Objectives: We investigated the utility of color duplex ultrasound (CDU)-derived common femoral artery (CFA) hemodynamics for detecting significant aortoiliac occlusive disease and predicting its severity.
Methods: From January 1997 to June 2001, 132 consecutive patients with lower extremity arterial insufficiency underwent both femoropopliteal CDU scanning and aortography with runoff studies. CDU-derived CFA waveform contour (monophasic, biphasic, or triphasic), peak systolic velocity (PSV), and acceleration time were recorded for each patient. Severity of aortoiliac occlusive disease was classified by arteriography into three distinct groups: normal or minimal disease (<50%, group 1), significant focal or diffuse stenoses (>/=50%, group 2), or total occlusion (group 3). Using probability and receiver operating characteristic curve analysis, waveform contour and PSV were compared alone and in combination with the arteriographic groups to identify waveform contours and threshold PSV, which may accurately differentiate the three categories of aortoiliac occlusive disease.

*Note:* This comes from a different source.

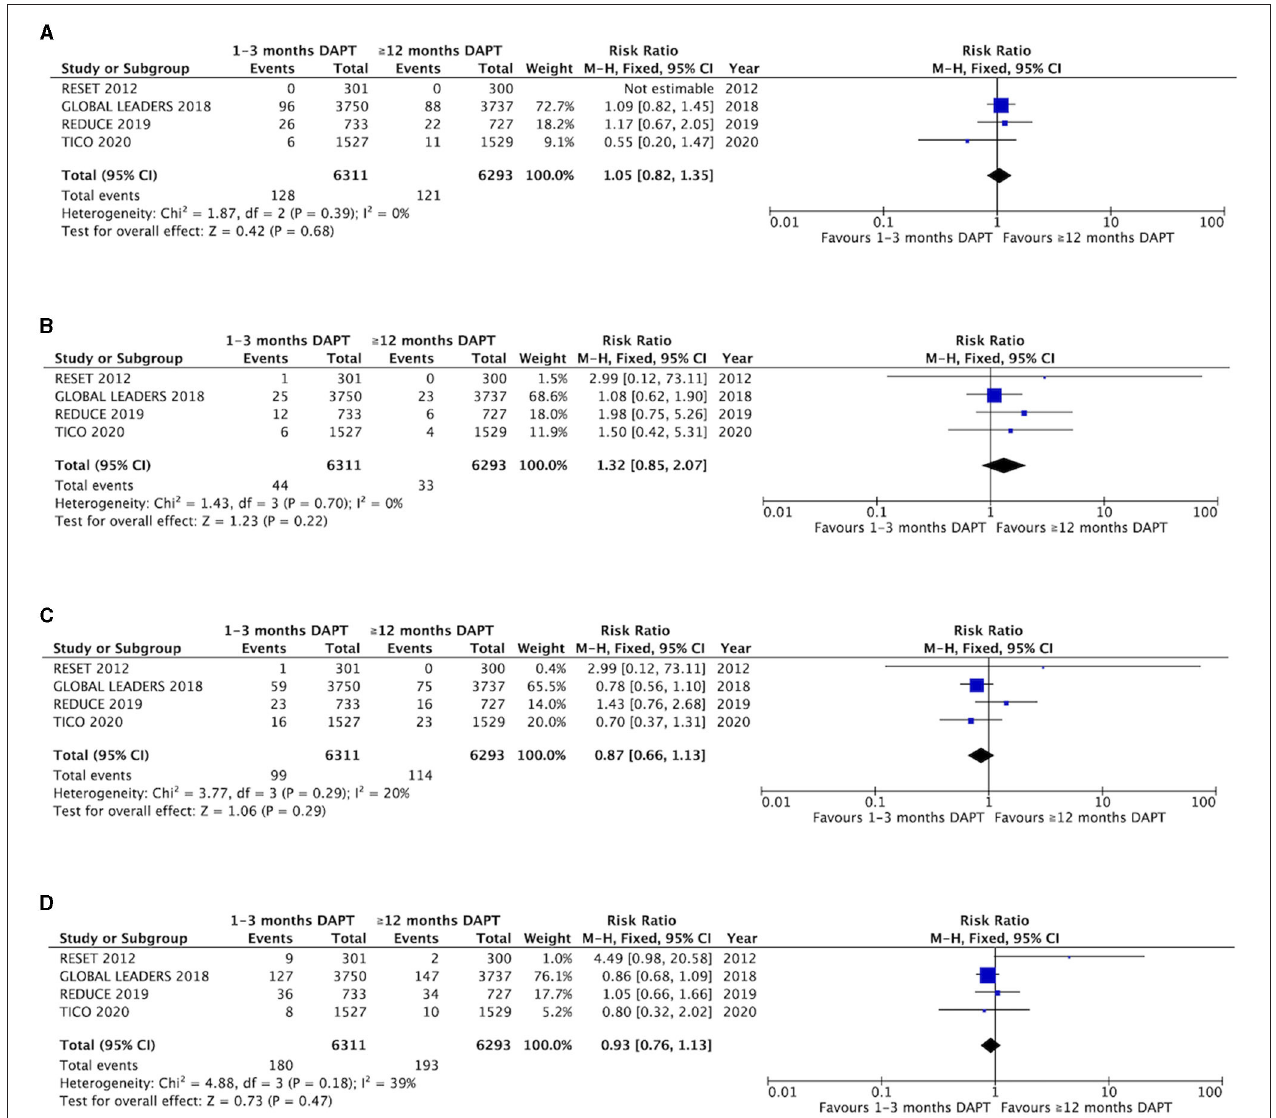
FIGURE 2 | Comparison of efficacy endpoints between groups with short-term and long-term DAPT. (A) myocardial infarction, (B) stent thrombosis, (C) all-cause death, (D) target vessel revascualization.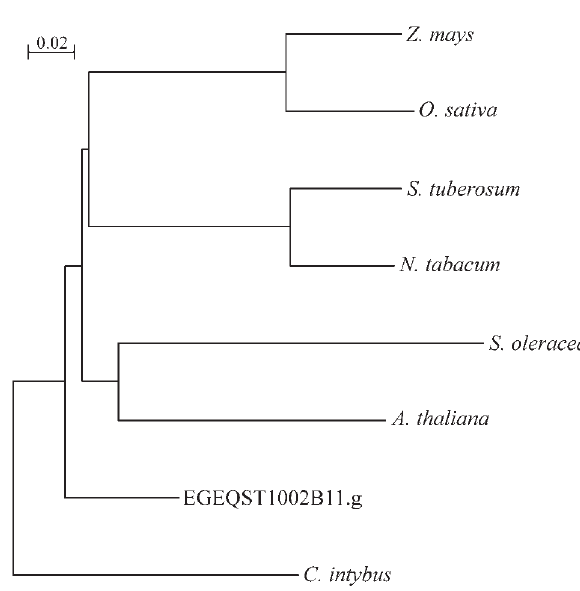
Figure 5 - Graphical representation of the phylogenetic distances ob- tained from amino acid sequences corresponding to the end region of the enzyme protoporphyrinogen IX oxidase of the studied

Results: Of 214 limbs available for study, 112 composed group 1, 70 composed group 2, and 32 composed group 3. Concomitant femoropopliteal disease was present in 47% of limbs in group 1, 53% of limbs in group 2, and 34% of limbs in group III. An abnormal CFA waveform contour (monophasic or biphasic) differentiated group 1 from groups 2 and 3, with 95% sensitivity, 89% specificity, 89% positive predictive value (PPV), 95% negative predictive value (NPV), and 92% accuracy. Mean PSV and acceleration time for monophasic and biphasic waveforms were 39 cm/sec +/- 19, 178 msec +/- 36 vs 95 cm/sec +/- 67, 97 msec +/- 31 respectively (P <.05). In differentiating between groups 2 and 3, the specificity, PPV, and accuracy for CFA PSV of </=45 cm/sec alone and for the PSV </=45 cm/sec combined with a CFA monophasic waveform were 89%, 76%, 85% and 97%, 92%, 88%, respectively. Concomitant significant superior femoral artery and bilateral iliac disease did not influence these findings.
Conclusion: CFA PSV 45 cm/s or less combined with a monophasic waveform is highly predictive of ipsilateral iliac occlusion. These results were independent of contralateral iliac and distal superior femoral artery disease. CFA color duplex US scanning may be considered an alternative technique to direct duplex scanning of the aortoiliac segment in patients being evaluated for inflow endoluminal or bypass procedures.